● PASSAGE GIVEN
···

Above the persistent entities is a layer of domain services. The transactional behavior of the business logic resides in this layer. This provides the API (local) that encapsulates the essence of the application functions.

The domain services are usually exposed as SOAP or RESTful services to remote clients for access from Web browsers and for machine-to-machine integration. This would necessitate that JSON and/or XML representations be derived from the persistent entities (i.e., using JAXB). This provides a serialized representation of the model of the application.

We finally come to the presentation layer, which is divided into server-side components residing in the application server and client-side components that execute in the Web browser. Usually there is a presentation-oriented representation called a view-model, which matches the information rendered on views or input on forms. The view and controls are constructed from HTML, CSS, and JavaScript. The programming paradigm in these technologies is distinctly different than the layers below.

···

Items drawn from a data source
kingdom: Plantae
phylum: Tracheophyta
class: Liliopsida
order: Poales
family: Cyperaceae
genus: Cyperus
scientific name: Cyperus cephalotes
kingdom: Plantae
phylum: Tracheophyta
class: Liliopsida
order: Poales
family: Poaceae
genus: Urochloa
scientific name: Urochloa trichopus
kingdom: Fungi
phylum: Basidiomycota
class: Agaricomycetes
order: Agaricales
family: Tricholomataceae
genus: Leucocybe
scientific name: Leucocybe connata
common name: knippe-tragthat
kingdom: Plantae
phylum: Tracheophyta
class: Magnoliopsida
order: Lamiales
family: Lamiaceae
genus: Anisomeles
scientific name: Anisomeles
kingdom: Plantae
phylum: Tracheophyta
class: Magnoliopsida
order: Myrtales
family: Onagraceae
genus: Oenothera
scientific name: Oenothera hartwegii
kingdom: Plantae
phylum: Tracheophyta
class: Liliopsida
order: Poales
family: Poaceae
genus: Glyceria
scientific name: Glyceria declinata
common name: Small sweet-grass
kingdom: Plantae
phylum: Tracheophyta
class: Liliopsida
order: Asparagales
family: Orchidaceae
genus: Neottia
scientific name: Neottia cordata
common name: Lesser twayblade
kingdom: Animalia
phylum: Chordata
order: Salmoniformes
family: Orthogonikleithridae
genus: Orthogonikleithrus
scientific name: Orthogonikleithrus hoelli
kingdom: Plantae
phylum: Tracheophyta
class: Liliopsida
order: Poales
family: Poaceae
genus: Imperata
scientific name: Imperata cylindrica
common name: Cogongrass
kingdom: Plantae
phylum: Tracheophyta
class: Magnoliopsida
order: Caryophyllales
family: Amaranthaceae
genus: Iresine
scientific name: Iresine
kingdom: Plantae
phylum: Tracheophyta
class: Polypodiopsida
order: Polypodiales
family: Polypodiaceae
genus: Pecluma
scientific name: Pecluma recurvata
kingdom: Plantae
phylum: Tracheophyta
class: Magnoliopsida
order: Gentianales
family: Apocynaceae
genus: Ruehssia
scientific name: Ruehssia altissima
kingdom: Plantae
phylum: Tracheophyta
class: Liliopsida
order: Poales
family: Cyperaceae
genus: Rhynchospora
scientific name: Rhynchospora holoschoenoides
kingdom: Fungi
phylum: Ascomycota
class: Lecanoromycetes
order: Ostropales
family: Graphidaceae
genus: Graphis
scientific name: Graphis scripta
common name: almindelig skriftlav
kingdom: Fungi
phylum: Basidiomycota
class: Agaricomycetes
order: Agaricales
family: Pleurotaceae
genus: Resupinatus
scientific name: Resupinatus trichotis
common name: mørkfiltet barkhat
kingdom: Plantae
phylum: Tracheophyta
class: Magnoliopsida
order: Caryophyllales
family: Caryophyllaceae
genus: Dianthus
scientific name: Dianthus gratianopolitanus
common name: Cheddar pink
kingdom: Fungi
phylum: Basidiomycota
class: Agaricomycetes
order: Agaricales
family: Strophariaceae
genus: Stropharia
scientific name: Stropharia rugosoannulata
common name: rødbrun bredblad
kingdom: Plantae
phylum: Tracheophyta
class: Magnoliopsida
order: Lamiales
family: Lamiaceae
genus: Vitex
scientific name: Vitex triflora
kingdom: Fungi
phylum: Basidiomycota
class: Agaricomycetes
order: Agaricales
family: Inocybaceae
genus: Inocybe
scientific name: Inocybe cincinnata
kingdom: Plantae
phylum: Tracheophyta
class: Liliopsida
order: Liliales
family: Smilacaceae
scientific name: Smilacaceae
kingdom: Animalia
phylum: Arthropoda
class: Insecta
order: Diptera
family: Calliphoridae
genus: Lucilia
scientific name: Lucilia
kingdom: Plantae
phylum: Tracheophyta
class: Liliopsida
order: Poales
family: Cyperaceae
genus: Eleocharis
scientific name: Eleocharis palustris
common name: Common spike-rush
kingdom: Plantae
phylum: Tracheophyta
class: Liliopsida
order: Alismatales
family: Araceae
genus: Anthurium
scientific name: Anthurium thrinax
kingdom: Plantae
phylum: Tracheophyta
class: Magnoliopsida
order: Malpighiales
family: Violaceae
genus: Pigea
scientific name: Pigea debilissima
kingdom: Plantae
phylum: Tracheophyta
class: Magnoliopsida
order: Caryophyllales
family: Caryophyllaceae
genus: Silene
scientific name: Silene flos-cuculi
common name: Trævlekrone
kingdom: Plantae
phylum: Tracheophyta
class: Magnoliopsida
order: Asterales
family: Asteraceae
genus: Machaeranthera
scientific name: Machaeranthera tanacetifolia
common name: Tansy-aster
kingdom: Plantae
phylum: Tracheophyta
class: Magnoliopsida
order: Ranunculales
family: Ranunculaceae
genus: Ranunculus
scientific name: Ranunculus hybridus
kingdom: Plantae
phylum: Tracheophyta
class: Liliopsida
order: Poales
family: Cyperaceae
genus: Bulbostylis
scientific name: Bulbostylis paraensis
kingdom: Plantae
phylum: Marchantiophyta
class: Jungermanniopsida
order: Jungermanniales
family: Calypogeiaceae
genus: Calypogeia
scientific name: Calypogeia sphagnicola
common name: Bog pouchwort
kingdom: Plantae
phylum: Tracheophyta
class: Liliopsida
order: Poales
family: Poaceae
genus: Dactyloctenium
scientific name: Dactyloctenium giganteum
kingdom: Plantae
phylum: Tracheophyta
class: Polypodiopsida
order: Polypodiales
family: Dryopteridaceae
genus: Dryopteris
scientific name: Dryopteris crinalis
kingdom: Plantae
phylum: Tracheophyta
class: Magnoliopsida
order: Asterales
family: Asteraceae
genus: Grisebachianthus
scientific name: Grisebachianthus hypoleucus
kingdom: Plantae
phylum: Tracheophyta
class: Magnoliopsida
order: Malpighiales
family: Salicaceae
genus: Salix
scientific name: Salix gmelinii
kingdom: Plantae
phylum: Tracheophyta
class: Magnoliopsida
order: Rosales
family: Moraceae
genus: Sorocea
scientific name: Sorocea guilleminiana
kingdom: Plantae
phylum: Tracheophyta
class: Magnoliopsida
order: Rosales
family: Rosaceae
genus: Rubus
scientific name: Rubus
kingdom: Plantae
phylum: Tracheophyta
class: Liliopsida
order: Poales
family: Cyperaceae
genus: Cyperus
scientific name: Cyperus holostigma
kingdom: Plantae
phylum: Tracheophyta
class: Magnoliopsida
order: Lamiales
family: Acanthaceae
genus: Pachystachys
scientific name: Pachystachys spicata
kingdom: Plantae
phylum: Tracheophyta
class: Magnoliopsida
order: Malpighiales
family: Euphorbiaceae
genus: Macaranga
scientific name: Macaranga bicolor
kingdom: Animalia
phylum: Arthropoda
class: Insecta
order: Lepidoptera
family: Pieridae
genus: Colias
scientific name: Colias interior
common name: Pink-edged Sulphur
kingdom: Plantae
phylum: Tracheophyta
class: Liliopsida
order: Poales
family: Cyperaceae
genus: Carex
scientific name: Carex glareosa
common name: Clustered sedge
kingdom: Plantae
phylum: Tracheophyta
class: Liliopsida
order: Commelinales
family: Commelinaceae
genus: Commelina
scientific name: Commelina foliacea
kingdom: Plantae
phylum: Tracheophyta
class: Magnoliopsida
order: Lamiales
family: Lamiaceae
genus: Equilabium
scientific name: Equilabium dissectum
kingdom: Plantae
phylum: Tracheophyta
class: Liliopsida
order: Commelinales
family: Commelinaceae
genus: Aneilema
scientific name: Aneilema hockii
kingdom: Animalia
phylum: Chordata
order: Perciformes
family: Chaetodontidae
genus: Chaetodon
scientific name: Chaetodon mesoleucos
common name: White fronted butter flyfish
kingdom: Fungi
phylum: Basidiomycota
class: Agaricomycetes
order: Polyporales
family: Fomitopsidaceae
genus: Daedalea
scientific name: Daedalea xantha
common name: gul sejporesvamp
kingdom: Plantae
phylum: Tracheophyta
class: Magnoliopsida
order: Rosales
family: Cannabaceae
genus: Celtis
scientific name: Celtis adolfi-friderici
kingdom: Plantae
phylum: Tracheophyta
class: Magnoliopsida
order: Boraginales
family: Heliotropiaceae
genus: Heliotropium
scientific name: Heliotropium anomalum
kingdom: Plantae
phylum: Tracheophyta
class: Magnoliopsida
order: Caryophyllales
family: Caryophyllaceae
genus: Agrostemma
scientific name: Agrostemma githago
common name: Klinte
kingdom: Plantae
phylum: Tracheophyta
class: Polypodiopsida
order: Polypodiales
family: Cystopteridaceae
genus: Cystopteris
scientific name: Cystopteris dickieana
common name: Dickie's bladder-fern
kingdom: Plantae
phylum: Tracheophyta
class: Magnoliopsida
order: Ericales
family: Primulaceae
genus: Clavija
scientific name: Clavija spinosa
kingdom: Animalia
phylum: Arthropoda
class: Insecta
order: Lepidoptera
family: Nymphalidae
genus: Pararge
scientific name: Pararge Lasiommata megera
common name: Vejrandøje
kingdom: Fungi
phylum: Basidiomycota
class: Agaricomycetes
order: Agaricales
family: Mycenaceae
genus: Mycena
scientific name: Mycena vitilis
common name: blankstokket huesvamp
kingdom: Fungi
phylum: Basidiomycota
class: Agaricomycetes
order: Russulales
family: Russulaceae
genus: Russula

···

● PROBLEM SET
A) Transcribe the passage on application layers in full, with no changes.
B) Reproduce word for word the rows starting with the line that contains "order: Myrtales" and going on through the line that contains "scientific name: Imperata cylindrica", both ends included.

● OUTPUTS IN ORDER
A)
Above the persistent entities is a layer of domain services. The transactional behavior of the business logic resides in this layer. This provides the API (local) that encapsulates the essence of the application functions.

The domain services are usually exposed as SOAP or RESTful services to remote clients for access from Web browsers and for machine-to-machine integration. This would necessitate that JSON and/or XML representations be derived from the persistent entities (i.e., using JAXB). This provides a serialized representation of the model of the application.

We finally come to the presentation layer, which is divided into server-side components residing in the application server and client-side components that execute in the Web browser. Usually there is a presentation-oriented representation called a view-model, which matches the information rendered on views or input on forms. The view and controls are constructed from HTML, CSS, and JavaScript. The programming paradigm in these technologies is distinctly different than the layers below.

B)
order: Myrtales
family: Onagraceae
genus: Oenothera
scientific name: Oenothera hartwegii
kingdom: Plantae
phylum: Tracheophyta
class: Liliopsida
order: Poales
family: Poaceae
genus: Glyceria
scientific name: Glyceria declinata
common name: Small sweet-grass
kingdom: Plantae
phylum: Tracheophyta
class: Liliopsida
order: Asparagales
family: Orchidaceae
genus: Neottia
scientific name: Neottia cordata
common name: Lesser twayblade
kingdom: Animalia
phylum: Chordata
order: Salmoniformes
family: Orthogonikleithridae
genus: Orthogonikleithrus
scientific name: Orthogonikleithrus hoelli
kingdom: Plantae
phylum: Tracheophyta
class: Liliopsida
order: Poales
family: Poaceae
genus: Imperata
scientific name: Imperata cylindrica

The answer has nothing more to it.